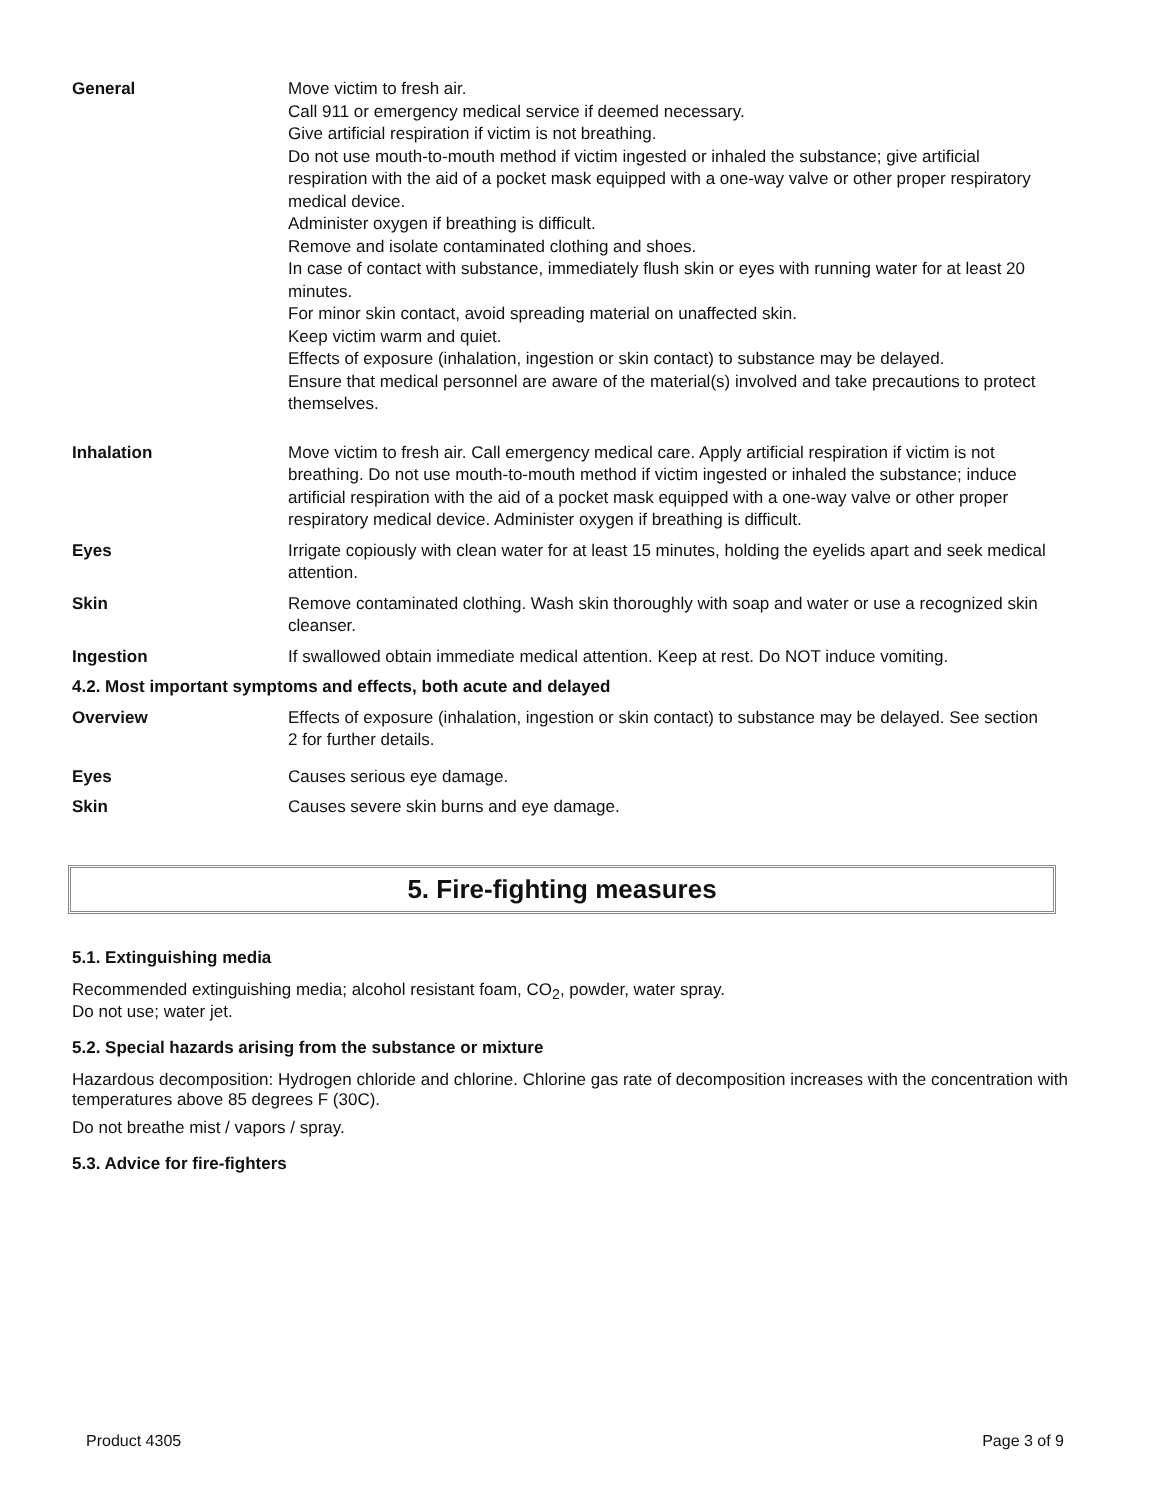| General | Move victim to fresh air. Call 911 or emergency medical service if deemed necessary. Give artificial respiration if victim is not breathing. Do not use mouth-to-mouth method if victim ingested or inhaled the substance; give artificial respiration with the aid of a pocket mask equipped with a one-way valve or other proper respiratory medical device. Administer oxygen if breathing is difficult. Remove and isolate contaminated clothing and shoes. In case of contact with substance, immediately flush skin or eyes with running water for at least 20 minutes. For minor skin contact, avoid spreading material on unaffected skin. Keep victim warm and quiet. Effects of exposure (inhalation, ingestion or skin contact) to substance may be delayed. Ensure that medical personnel are aware of the material(s) involved and take precautions to protect themselves. |
| Inhalation | Move victim to fresh air. Call emergency medical care. Apply artificial respiration if victim is not breathing. Do not use mouth-to-mouth method if victim ingested or inhaled the substance; induce artificial respiration with the aid of a pocket mask equipped with a one-way valve or other proper respiratory medical device. Administer oxygen if breathing is difficult. |
| Eyes | Irrigate copiously with clean water for at least 15 minutes, holding the eyelids apart and seek medical attention. |
| Skin | Remove contaminated clothing. Wash skin thoroughly with soap and water or use a recognized skin cleanser. |
| Ingestion | If swallowed obtain immediate medical attention. Keep at rest. Do NOT induce vomiting. |
| 4.2. Most important symptoms and effects, both acute and delayed | |
| Overview | Effects of exposure (inhalation, ingestion or skin contact) to substance may be delayed. See section 2 for further details. |
| Eyes | Causes serious eye damage. |
| Skin | Causes severe skin burns and eye damage. |
5. Fire-fighting measures
5.1. Extinguishing media
Recommended extinguishing media; alcohol resistant foam, CO<sub>2</sub>, powder, water spray.
Do not use; water jet.
5.2. Special hazards arising from the substance or mixture
Hazardous decomposition: Hydrogen chloride and chlorine. Chlorine gas rate of decomposition increases with the concentration with temperatures above 85 degrees F (30C).
Do not breathe mist / vapors / spray.
5.3. Advice for fire-fighters
Product 4305 Page 3 of 9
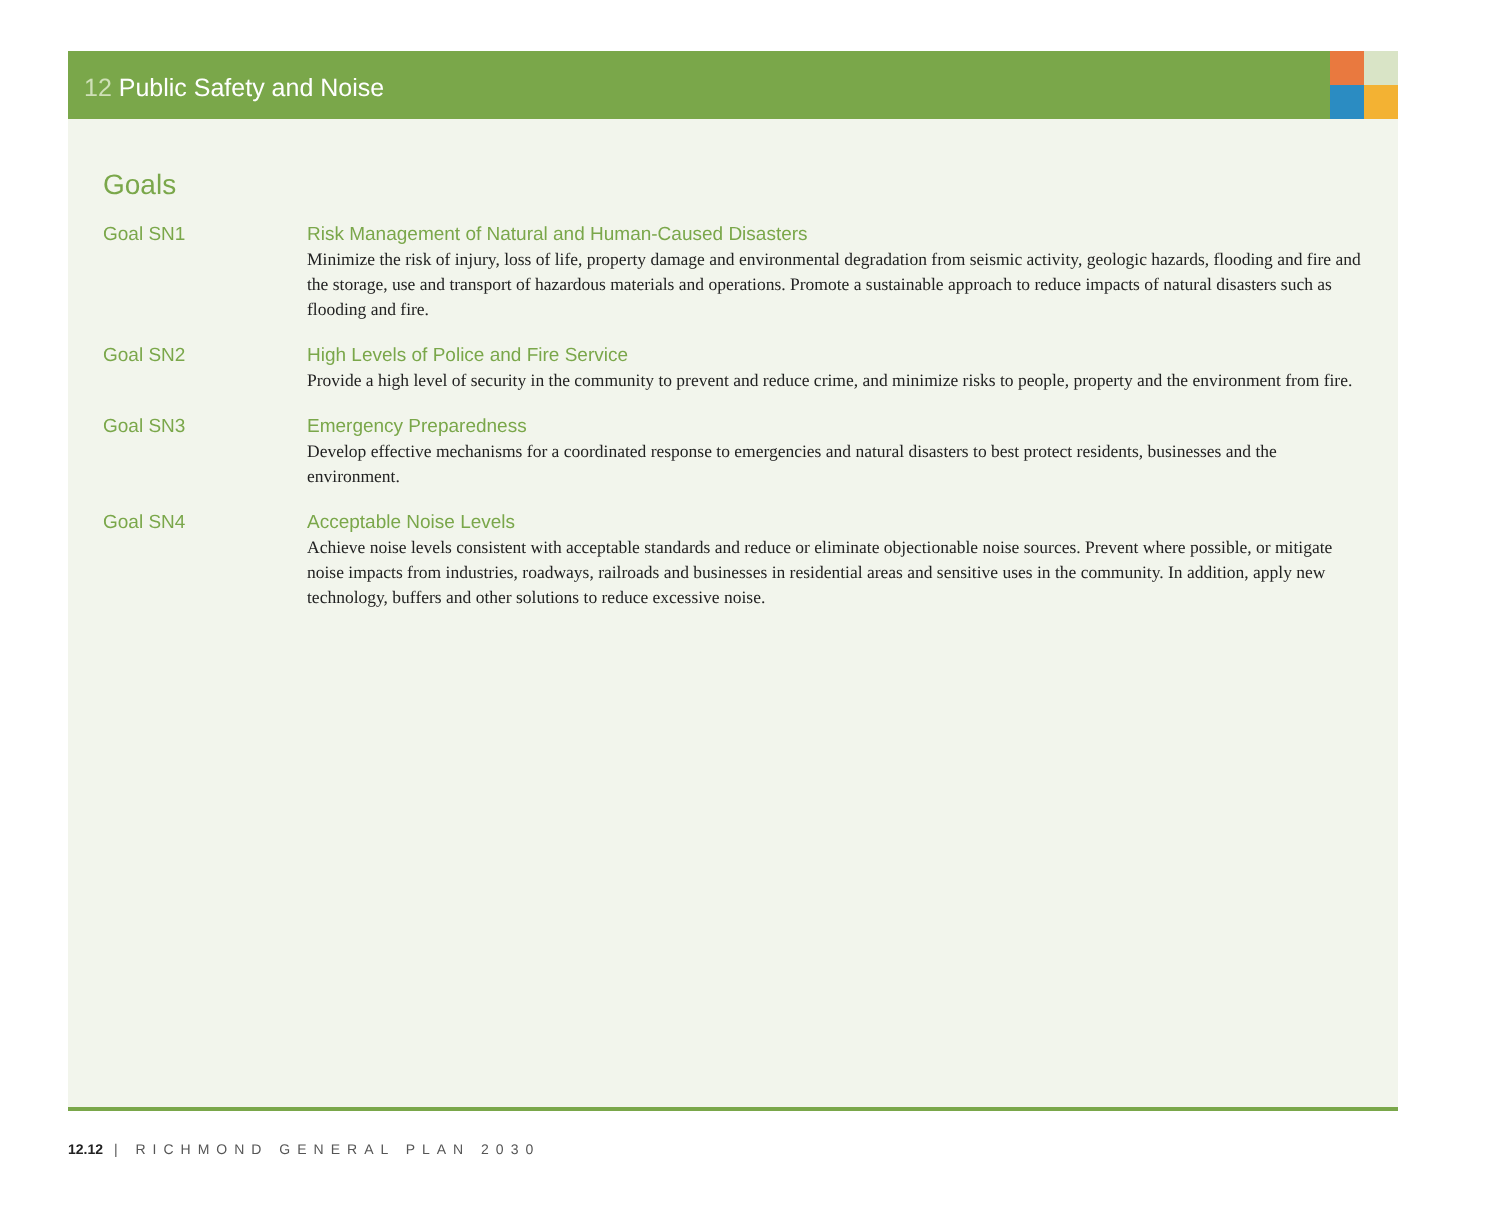12 Public Safety and Noise
Goals
Goal SN1 Risk Management of Natural and Human-Caused Disasters
Minimize the risk of injury, loss of life, property damage and environmental degradation from seismic activity, geologic hazards, flooding and fire and the storage, use and transport of hazardous materials and operations. Promote a sustainable approach to reduce impacts of natural disasters such as flooding and fire.
Goal SN2 High Levels of Police and Fire Service
Provide a high level of security in the community to prevent and reduce crime, and minimize risks to people, property and the environment from fire.
Goal SN3 Emergency Preparedness
Develop effective mechanisms for a coordinated response to emergencies and natural disasters to best protect residents, businesses and the environment.
Goal SN4 Acceptable Noise Levels
Achieve noise levels consistent with acceptable standards and reduce or eliminate objectionable noise sources. Prevent where possible, or mitigate noise impacts from industries, roadways, railroads and businesses in residential areas and sensitive uses in the community. In addition, apply new technology, buffers and other solutions to reduce excessive noise.
12.12 | RICHMOND GENERAL PLAN 2030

━━━━━━━━━━━━━━━━━━━━━━━━━━━━━━

HOW TO COMPLETE THIS TASK: Omit all pictures while transcribing the entries verbatim.

RESPONSE FOR THIS EXERCISE:
| General | Move victim to fresh air. Call 911 or emergency medical service if deemed necessary. Give artificial respiration if victim is not breathing. Do not use mouth-to-mouth method if victim ingested or inhaled the substance; give artificial respiration with the aid of a pocket mask equipped with a one-way valve or other proper respiratory medical device. Administer oxygen if breathing is difficult. Remove and isolate contaminated clothing and shoes. In case of contact with substance, immediately flush skin or eyes with running water for at least 20 minutes. For minor skin contact, avoid spreading material on unaffected skin. Keep victim warm and quiet. Effects of exposure (inhalation, ingestion or skin contact) to substance may be delayed. Ensure that medical personnel are aware of the material(s) involved and take precautions to protect themselves. |
| Inhalation | Move victim to fresh air. Call emergency medical care. Apply artificial respiration if victim is not breathing. Do not use mouth-to-mouth method if victim ingested or inhaled the substance; induce artificial respiration with the aid of a pocket mask equipped with a one-way valve or other proper respiratory medical device. Administer oxygen if breathing is difficult. |
| Eyes | Irrigate copiously with clean water for at least 15 minutes, holding the eyelids apart and seek medical attention. |
| Skin | Remove contaminated clothing. Wash skin thoroughly with soap and water or use a recognized skin cleanser. |
| Ingestion | If swallowed obtain immediate medical attention. Keep at rest. Do NOT induce vomiting. |
| 4.2. Most important symptoms and effects, both acute and delayed | |
| Overview | Effects of exposure (inhalation, ingestion or skin contact) to substance may be delayed. See section 2 for further details. |
| Eyes | Causes serious eye damage. |
| Skin | Causes severe skin burns and eye damage. |
5. Fire-fighting measures
5.1. Extinguishing media
Recommended extinguishing media; alcohol resistant foam, CO<sub>2</sub>, powder, water spray.
Do not use; water jet.
5.2. Special hazards arising from the substance or mixture
Hazardous decomposition: Hydrogen chloride and chlorine. Chlorine gas rate of decomposition increases with the concentration with temperatures above 85 degrees F (30C).
Do not breathe mist / vapors / spray.
5.3. Advice for fire-fighters
Product 4305 Page 3 of 9
12 Public Safety and Noise
Goals
Goal SN1 Risk Management of Natural and Human-Caused Disasters
Minimize the risk of injury, loss of life, property damage and environmental degradation from seismic activity, geologic hazards, flooding and fire and the storage, use and transport of hazardous materials and operations. Promote a sustainable approach to reduce impacts of natural disasters such as flooding and fire.
Goal SN2 High Levels of Police and Fire Service
Provide a high level of security in the community to prevent and reduce crime, and minimize risks to people, property and the environment from fire.
Goal SN3 Emergency Preparedness
Develop effective mechanisms for a coordinated response to emergencies and natural disasters to best protect residents, businesses and the environment.
Goal SN4 Acceptable Noise Levels
Achieve noise levels consistent with acceptable standards and reduce or eliminate objectionable noise sources. Prevent where possible, or mitigate noise impacts from industries, roadways, railroads and businesses in residential areas and sensitive uses in the community. In addition, apply new technology, buffers and other solutions to reduce excessive noise.
12.12 | RICHMOND GENERAL PLAN 2030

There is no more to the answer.